The sky was dark, almost reddish orange and the sun looked like it was bleeding down the sky. In the melting sun as if painted across the sky were the words, ” We shall meet in the place where there is no darkness.” And I no longer know if the tears I shed are from our dying world, or from my life that died so long ago. On my knees I reach up to the sky and my answer comes along with the jack boots pounding in succession, echoing across the Earth in every direction. I touch my stomach as I feel it again, I feel the pores of my skin breathe the dying air, the blood from the sun melts down into my eyes, the rattling and the tinkering and in a flash…I need help…the pounding gets closer and I see the torches and the judgmental eyes and that look, that cold, hard, empty look and they Know what I am but I don’t have a clue. They surround me and they are pointing at me as I touch my heart and remember. The crying grows louder because the box was broken and they can’t watch anything. The building no longer has shadows releasing from it and I know something is wrong and the screaming and the pounding enter my mind as the circle grows bigger around me and the tears from the sun now block my sight. I touch my stomach and close my eyes and there you are, still holding her hand as you let out a smile and the only sound I can hear is the wind and my beating heart.

-Why did you decide to make a movie about two children committing suicide?

-To protest the war, they committed suicide in protest of the Vietnam War.

-Yes but-

-They gave their lives to protest all that is wrong with our society and they were ignored, that’s why, to give them the voice they never had.

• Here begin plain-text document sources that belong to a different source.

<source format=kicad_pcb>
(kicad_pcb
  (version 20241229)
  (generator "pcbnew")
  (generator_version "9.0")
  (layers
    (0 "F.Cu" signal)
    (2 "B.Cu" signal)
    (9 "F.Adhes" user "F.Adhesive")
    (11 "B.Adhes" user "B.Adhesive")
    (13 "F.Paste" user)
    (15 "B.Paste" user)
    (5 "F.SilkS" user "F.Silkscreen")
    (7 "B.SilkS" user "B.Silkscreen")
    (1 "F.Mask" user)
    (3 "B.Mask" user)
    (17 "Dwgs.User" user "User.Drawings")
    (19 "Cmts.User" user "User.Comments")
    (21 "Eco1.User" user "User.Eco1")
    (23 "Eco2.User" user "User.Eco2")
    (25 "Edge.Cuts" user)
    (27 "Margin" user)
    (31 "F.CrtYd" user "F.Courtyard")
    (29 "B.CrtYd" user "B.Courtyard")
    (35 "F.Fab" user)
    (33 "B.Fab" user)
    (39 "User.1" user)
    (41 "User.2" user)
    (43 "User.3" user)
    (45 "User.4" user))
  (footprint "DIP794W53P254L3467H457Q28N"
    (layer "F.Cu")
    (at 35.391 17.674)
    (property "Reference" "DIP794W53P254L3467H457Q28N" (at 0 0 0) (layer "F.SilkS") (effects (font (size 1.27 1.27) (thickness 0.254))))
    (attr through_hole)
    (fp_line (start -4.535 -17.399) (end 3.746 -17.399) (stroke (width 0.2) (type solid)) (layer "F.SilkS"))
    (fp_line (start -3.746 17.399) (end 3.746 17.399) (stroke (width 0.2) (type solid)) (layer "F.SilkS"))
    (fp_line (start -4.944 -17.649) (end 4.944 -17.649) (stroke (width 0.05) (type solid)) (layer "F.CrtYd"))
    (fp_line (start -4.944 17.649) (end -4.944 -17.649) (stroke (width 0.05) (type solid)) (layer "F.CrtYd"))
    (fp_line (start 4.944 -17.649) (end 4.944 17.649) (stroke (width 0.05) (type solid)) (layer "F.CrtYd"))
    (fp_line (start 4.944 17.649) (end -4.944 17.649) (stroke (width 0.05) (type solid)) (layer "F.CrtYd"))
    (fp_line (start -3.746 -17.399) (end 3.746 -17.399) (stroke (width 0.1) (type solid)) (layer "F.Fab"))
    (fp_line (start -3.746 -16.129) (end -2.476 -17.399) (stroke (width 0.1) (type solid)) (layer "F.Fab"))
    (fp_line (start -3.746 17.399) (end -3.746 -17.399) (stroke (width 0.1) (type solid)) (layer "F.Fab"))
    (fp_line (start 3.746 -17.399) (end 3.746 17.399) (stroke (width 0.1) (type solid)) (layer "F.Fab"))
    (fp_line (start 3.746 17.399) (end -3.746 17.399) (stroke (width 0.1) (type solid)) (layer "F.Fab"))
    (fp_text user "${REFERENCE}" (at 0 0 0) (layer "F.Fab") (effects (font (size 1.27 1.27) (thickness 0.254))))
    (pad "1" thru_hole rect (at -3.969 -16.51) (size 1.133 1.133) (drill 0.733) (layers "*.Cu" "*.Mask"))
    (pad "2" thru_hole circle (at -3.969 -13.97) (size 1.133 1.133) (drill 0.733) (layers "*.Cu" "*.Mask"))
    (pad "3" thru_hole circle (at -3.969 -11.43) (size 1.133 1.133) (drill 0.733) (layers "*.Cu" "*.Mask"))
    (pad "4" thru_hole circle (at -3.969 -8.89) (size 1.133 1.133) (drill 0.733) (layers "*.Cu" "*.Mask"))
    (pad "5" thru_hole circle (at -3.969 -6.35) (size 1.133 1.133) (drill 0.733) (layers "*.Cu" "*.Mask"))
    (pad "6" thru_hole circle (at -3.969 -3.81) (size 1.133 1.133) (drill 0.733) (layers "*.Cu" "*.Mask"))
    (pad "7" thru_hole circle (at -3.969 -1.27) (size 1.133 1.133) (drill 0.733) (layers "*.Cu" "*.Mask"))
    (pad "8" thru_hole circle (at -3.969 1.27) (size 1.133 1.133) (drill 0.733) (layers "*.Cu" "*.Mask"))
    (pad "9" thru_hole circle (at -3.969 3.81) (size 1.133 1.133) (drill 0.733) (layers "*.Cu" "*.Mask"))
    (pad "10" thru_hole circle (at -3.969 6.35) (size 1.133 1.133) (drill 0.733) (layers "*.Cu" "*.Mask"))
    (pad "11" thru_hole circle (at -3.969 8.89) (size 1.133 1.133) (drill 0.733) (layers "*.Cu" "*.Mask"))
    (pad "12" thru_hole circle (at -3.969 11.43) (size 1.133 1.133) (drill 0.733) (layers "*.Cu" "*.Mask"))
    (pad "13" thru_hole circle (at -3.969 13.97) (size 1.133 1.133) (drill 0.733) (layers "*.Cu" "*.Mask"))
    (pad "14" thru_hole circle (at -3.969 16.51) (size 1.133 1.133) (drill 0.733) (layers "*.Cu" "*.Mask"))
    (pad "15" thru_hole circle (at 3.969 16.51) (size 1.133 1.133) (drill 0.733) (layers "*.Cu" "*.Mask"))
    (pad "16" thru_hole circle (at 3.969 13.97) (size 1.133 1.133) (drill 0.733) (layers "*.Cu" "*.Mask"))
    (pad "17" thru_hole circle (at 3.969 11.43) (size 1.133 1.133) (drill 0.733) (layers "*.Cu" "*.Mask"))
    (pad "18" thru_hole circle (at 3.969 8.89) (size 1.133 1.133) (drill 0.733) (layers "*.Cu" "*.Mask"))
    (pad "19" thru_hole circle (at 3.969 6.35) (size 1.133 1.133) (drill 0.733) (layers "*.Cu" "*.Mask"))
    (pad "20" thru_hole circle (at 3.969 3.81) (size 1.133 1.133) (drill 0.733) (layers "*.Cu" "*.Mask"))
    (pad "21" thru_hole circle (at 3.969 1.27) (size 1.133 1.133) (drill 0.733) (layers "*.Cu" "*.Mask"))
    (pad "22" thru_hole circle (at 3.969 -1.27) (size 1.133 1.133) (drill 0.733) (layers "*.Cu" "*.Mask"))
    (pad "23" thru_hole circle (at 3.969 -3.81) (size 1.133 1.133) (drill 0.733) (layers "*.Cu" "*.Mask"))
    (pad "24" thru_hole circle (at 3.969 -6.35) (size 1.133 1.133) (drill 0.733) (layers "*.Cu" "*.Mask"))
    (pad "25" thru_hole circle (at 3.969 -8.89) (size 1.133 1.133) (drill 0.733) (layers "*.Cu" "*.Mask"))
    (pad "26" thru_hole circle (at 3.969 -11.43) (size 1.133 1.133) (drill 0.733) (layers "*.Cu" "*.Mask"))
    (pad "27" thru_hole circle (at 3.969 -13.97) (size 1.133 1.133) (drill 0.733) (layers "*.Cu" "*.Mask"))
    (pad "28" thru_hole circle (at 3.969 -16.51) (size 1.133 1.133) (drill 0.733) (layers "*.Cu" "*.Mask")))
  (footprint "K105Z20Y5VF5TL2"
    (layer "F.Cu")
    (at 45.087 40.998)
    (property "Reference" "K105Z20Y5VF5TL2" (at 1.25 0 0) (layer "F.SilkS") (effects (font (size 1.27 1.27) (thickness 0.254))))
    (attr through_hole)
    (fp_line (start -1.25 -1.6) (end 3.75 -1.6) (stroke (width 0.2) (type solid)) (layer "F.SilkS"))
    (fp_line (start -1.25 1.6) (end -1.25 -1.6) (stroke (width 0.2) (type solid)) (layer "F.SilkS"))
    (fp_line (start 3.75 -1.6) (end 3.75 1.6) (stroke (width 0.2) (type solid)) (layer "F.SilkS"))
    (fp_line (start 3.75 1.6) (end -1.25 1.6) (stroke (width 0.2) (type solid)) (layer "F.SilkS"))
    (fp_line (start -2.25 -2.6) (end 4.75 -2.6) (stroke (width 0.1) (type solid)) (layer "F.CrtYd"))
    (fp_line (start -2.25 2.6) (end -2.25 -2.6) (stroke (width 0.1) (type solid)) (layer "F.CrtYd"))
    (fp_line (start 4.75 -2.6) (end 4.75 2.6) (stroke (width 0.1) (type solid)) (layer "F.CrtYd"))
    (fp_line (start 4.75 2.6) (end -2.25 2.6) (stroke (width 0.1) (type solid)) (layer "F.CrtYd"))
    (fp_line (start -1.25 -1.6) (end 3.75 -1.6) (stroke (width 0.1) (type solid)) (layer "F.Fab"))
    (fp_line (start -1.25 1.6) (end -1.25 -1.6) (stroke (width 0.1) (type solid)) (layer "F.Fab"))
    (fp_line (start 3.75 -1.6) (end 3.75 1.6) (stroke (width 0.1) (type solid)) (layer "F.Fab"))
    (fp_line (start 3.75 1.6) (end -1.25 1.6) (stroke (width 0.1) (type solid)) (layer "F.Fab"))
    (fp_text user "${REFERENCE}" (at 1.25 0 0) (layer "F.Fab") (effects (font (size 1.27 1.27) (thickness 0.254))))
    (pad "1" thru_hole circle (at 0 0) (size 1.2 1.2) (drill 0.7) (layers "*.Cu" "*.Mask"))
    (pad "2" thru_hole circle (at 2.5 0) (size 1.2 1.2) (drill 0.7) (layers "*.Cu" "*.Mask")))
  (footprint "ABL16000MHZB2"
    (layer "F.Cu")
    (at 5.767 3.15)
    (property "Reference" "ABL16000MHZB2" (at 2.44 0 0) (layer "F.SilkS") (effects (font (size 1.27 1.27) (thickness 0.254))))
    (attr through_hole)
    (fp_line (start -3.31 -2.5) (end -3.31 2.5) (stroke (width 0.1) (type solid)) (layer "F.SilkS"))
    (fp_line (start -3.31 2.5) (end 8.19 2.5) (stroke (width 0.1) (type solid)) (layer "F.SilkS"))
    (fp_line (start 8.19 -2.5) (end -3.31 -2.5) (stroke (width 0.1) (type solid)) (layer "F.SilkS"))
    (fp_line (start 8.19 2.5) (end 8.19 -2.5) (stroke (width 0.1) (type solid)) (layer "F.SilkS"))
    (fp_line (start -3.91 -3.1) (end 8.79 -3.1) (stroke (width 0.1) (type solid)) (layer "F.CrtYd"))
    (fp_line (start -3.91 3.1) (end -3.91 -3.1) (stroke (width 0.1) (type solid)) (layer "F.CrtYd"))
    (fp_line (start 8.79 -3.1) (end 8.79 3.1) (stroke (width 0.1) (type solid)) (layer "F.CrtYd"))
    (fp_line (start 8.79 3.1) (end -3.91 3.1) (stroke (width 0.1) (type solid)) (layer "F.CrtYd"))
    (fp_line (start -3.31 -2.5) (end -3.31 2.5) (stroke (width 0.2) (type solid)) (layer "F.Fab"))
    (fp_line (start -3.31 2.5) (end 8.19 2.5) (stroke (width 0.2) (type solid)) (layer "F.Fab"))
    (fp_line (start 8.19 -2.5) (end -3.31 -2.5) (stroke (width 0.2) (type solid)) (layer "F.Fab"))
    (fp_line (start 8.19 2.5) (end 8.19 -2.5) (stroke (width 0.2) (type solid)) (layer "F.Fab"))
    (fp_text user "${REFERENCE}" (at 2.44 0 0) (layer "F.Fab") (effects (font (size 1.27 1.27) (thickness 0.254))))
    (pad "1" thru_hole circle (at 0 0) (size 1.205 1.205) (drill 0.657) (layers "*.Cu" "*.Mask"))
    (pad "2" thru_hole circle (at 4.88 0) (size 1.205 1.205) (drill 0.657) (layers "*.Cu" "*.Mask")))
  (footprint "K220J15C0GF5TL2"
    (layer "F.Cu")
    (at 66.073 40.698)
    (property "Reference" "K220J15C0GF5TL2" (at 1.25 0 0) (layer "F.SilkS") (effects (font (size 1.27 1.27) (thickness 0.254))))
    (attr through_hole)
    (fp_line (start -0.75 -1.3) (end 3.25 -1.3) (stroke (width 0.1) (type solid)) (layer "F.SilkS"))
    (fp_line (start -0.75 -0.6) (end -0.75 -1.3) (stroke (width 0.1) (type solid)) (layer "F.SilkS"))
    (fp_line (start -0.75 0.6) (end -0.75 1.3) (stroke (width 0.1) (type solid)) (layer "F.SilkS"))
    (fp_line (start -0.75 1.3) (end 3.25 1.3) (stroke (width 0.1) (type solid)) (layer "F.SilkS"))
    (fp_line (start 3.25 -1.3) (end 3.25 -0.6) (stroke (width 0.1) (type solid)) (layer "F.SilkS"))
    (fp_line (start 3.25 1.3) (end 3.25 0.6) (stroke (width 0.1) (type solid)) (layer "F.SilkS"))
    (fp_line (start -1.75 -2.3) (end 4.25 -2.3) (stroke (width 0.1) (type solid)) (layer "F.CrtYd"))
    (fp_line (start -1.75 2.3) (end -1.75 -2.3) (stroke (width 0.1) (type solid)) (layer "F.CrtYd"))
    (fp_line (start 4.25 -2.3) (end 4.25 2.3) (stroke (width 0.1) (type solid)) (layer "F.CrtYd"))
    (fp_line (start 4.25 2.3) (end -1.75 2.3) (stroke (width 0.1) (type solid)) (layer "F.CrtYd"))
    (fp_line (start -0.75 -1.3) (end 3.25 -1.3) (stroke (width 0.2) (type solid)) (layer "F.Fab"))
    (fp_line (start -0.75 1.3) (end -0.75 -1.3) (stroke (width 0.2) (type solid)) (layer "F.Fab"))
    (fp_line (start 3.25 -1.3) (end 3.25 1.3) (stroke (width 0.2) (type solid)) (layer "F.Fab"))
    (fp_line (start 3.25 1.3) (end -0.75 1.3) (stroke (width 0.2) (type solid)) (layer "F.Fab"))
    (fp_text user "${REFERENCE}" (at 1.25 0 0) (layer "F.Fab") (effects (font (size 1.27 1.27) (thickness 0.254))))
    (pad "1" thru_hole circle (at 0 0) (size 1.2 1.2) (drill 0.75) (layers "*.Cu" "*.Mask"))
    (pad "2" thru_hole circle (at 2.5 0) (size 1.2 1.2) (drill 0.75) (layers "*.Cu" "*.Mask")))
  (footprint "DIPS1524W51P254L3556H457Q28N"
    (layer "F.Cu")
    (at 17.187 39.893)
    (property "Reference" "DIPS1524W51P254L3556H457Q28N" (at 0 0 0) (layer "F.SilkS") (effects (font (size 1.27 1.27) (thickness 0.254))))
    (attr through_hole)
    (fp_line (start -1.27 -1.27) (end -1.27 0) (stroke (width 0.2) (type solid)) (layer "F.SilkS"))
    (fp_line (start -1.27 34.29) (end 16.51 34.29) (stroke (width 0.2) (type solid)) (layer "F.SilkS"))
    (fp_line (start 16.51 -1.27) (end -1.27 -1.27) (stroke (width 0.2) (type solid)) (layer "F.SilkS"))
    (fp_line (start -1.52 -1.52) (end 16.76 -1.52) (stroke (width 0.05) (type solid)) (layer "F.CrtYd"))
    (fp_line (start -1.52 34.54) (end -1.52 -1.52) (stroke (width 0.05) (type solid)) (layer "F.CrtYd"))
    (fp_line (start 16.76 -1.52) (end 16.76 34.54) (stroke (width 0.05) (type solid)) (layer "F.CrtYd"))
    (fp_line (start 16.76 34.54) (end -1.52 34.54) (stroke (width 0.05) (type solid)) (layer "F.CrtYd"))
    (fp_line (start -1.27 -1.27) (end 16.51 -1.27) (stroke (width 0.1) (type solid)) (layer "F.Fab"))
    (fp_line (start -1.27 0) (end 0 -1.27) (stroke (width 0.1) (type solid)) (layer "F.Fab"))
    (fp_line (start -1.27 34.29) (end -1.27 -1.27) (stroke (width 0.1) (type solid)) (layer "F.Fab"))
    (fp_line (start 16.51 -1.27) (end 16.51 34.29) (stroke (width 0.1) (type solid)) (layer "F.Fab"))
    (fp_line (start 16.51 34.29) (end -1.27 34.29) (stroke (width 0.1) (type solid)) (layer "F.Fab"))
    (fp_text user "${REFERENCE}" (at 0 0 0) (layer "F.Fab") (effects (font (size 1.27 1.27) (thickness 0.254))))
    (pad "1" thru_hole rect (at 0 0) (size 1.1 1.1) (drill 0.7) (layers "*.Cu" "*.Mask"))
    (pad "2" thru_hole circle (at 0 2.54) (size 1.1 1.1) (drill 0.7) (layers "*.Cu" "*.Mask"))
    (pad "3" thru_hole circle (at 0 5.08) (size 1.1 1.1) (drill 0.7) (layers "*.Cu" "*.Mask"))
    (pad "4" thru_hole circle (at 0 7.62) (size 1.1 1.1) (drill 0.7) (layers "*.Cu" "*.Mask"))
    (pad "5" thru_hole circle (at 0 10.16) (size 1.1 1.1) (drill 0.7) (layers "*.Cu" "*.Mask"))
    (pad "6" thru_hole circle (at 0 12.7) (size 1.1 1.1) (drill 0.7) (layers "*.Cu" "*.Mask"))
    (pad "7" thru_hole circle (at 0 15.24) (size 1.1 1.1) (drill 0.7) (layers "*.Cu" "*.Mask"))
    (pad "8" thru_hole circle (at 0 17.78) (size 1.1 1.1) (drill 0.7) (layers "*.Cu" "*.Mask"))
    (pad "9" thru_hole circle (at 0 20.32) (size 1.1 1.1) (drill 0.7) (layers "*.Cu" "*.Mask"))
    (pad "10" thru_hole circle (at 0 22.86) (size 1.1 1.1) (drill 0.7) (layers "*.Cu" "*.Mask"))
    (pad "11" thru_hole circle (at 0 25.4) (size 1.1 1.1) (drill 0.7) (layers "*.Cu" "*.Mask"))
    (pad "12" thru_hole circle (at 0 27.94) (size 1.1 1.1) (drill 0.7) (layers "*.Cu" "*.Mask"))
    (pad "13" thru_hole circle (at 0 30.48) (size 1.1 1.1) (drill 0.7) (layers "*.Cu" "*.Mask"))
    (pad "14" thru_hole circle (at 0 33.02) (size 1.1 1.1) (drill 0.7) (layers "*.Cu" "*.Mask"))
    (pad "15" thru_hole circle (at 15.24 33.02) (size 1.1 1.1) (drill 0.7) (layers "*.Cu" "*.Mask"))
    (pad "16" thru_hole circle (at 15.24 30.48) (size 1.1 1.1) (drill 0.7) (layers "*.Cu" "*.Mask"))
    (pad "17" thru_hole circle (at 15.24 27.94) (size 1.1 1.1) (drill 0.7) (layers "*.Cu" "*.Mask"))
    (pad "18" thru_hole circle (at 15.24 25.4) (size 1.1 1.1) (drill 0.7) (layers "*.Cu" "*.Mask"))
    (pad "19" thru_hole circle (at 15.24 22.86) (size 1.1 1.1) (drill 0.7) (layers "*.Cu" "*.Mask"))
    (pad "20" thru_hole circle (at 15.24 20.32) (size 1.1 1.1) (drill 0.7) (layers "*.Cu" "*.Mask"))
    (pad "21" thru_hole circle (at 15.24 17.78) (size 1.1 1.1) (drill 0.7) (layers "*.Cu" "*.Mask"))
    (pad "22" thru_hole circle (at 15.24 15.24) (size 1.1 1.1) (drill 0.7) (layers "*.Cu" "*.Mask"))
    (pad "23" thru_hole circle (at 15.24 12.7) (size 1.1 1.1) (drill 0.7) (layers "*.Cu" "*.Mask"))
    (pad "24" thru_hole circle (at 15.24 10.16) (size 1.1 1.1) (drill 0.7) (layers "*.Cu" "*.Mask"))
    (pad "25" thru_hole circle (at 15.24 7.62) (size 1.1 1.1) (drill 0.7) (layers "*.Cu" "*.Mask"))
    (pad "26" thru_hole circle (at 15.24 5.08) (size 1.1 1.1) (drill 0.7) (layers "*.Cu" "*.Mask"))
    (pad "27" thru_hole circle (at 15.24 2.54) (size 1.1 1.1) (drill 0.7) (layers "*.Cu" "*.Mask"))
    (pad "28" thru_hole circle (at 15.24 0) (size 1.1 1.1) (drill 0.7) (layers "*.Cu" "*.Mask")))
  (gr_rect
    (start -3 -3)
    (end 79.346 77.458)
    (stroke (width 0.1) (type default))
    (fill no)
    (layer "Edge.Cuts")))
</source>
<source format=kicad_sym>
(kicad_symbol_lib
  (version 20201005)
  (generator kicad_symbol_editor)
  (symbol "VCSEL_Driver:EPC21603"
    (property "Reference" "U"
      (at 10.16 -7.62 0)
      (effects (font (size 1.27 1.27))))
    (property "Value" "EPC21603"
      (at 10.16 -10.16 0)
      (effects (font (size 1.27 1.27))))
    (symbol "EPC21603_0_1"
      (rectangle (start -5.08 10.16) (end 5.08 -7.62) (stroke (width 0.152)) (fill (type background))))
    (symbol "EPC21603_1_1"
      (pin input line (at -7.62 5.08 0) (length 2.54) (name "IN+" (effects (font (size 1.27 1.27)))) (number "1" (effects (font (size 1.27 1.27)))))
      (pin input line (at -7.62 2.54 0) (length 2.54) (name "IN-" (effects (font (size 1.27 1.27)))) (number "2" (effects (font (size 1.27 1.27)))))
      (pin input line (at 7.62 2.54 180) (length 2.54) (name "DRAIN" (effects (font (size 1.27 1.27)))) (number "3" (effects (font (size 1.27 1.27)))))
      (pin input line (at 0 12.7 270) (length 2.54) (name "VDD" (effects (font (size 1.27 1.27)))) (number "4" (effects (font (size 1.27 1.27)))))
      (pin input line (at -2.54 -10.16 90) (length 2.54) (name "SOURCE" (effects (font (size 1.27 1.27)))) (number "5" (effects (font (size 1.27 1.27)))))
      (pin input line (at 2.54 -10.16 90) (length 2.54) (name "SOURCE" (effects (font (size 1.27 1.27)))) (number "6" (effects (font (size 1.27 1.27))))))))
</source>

-But none of your movies before this-

-I know, American Mercenary didn’t start an antiwar movement(laughs)…I don’t know, something in the wind I got swept up with, no answer for you really

…and I fall into that glass house where they took me to see. And I saw the dead words, empty sentences of scenes I did not yet know how to express. The pain I felt from all across the universe, unable to let out a whimper and I knew then I failed them, but I would never give up. I promised that, and I promised patience, when her dark voice spoke to me through the night. I always knew I’d be here, seeing this, feeling this, expressing the blood falling from the sky and in the darkness way out by that dark impenetrable building I saw flickering light and I saw quiet, calm as the words overtook me as that building didn’t seem all that impenetrable anymore. In a chant heard around the universe I heard, “All we are saying, is give peace a chance.” And in a flash a movement was created, The Movement as equally as impenetrable as that building, because once we learn how to feel what peace feels like, there’s nothing that can tear us apart, besides our own minds.